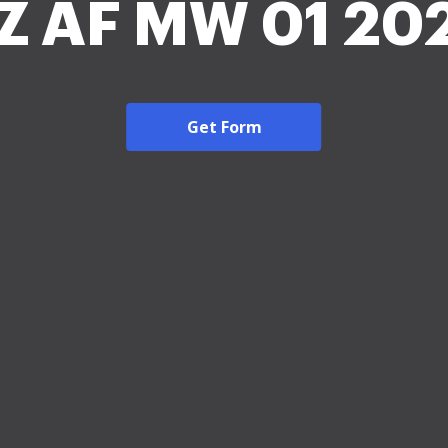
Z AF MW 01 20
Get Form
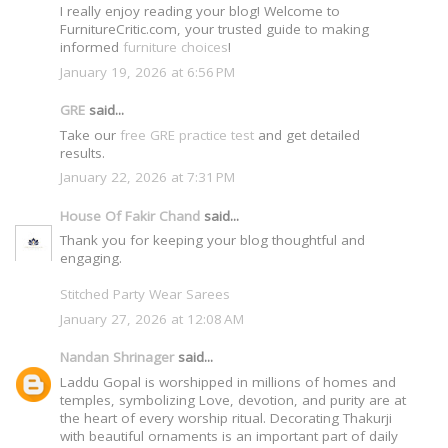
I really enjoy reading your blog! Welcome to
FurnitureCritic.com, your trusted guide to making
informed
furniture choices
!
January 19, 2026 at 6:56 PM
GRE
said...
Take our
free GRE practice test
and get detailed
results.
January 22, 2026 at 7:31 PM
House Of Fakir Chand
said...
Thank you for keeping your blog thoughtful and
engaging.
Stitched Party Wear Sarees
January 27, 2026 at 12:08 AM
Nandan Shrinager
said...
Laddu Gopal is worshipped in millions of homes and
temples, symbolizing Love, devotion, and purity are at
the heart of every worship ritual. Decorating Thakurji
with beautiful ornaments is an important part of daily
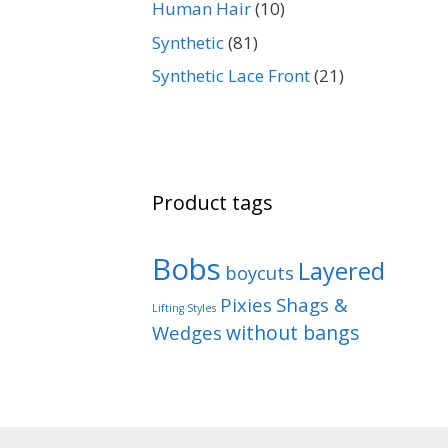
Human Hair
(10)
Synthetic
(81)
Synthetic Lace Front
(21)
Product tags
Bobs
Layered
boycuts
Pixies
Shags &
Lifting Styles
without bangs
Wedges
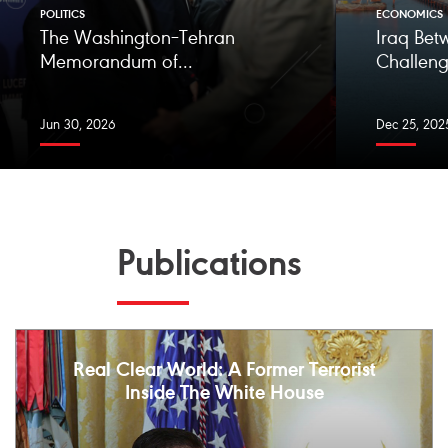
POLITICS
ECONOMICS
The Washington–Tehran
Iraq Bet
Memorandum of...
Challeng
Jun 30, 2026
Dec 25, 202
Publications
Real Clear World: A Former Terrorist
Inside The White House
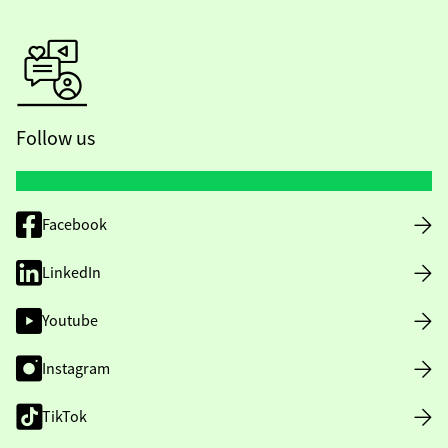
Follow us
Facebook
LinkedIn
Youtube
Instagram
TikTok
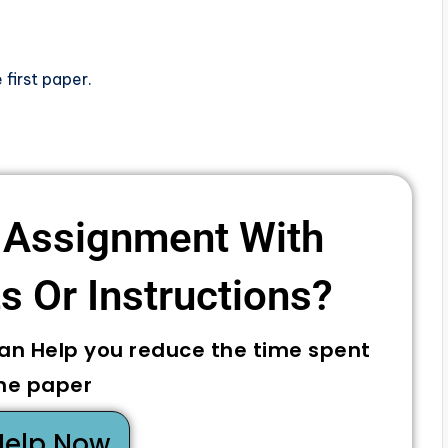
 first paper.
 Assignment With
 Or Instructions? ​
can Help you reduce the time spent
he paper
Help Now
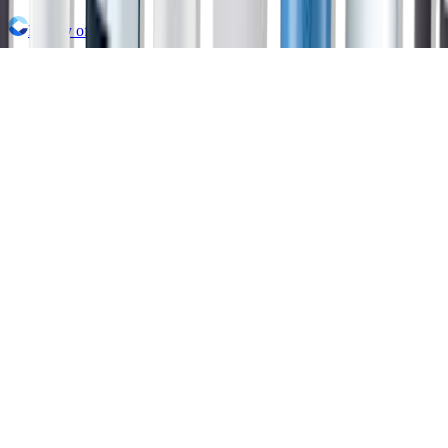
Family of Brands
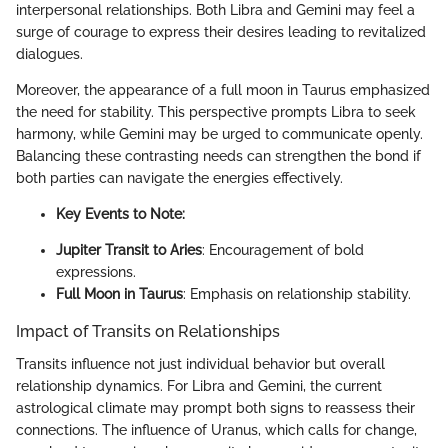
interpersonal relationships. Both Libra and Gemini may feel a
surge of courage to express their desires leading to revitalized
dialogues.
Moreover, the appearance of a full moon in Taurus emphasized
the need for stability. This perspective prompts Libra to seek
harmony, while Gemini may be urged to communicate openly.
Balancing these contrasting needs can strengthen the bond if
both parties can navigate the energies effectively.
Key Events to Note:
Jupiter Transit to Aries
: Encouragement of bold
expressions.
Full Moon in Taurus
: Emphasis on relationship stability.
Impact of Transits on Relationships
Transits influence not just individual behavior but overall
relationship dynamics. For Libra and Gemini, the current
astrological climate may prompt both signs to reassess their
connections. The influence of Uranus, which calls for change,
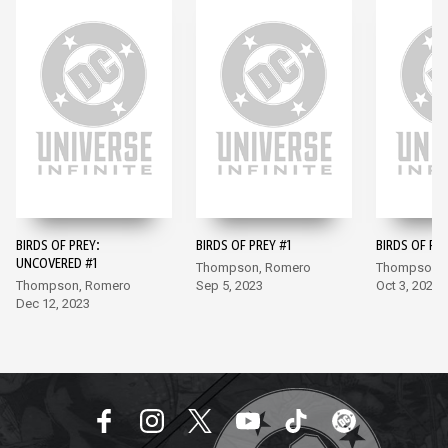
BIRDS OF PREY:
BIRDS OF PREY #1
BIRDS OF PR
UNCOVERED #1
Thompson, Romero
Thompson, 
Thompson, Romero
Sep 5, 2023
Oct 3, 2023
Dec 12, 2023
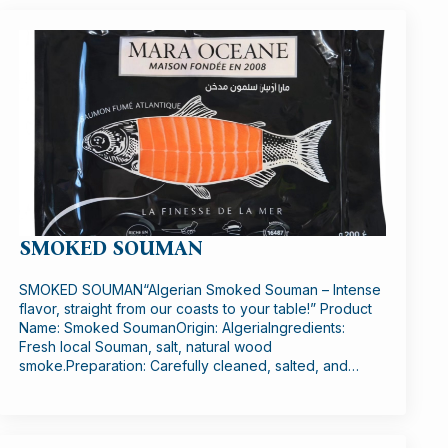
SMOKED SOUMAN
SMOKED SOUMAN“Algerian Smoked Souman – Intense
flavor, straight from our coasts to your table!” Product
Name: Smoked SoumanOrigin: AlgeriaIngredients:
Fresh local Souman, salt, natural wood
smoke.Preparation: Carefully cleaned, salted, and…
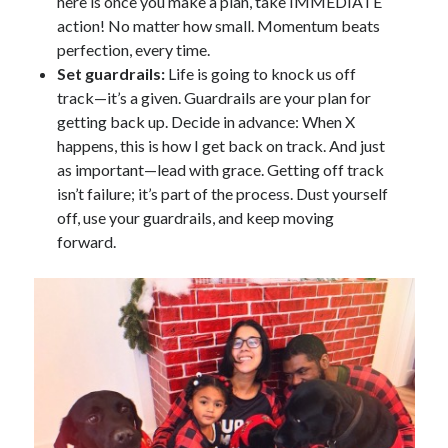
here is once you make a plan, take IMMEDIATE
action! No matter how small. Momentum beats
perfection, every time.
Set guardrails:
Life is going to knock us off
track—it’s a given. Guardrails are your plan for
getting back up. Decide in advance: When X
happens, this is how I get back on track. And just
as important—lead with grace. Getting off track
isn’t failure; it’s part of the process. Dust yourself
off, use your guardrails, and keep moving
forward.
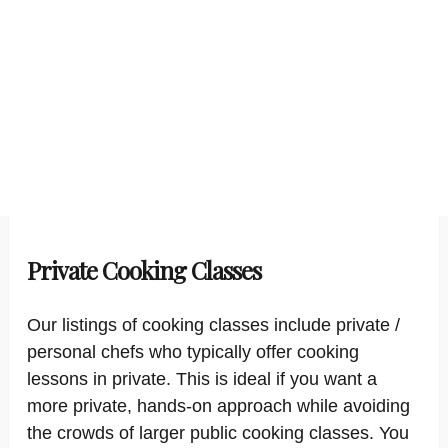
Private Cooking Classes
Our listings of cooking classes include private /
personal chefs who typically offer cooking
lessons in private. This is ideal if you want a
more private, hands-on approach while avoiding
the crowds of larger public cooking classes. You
------------------------------------------------------------
Text only, no pictures: please print exactly the lines above from the line with "first paper." up to and including the line with "harmony, while Gemini", and nothing else.

 first paper.
 Assignment With
 Or Instructions? ​
can Help you reduce the time spent
he paper
Help Now
Family of Brands
interpersonal relationships. Both Libra and Gemini may feel a
surge of courage to express their desires leading to revitalized
dialogues.
Moreover, the appearance of a full moon in Taurus emphasized
the need for stability. This perspective prompts Libra to seek
harmony, while Gemini may be urged to communicate openly.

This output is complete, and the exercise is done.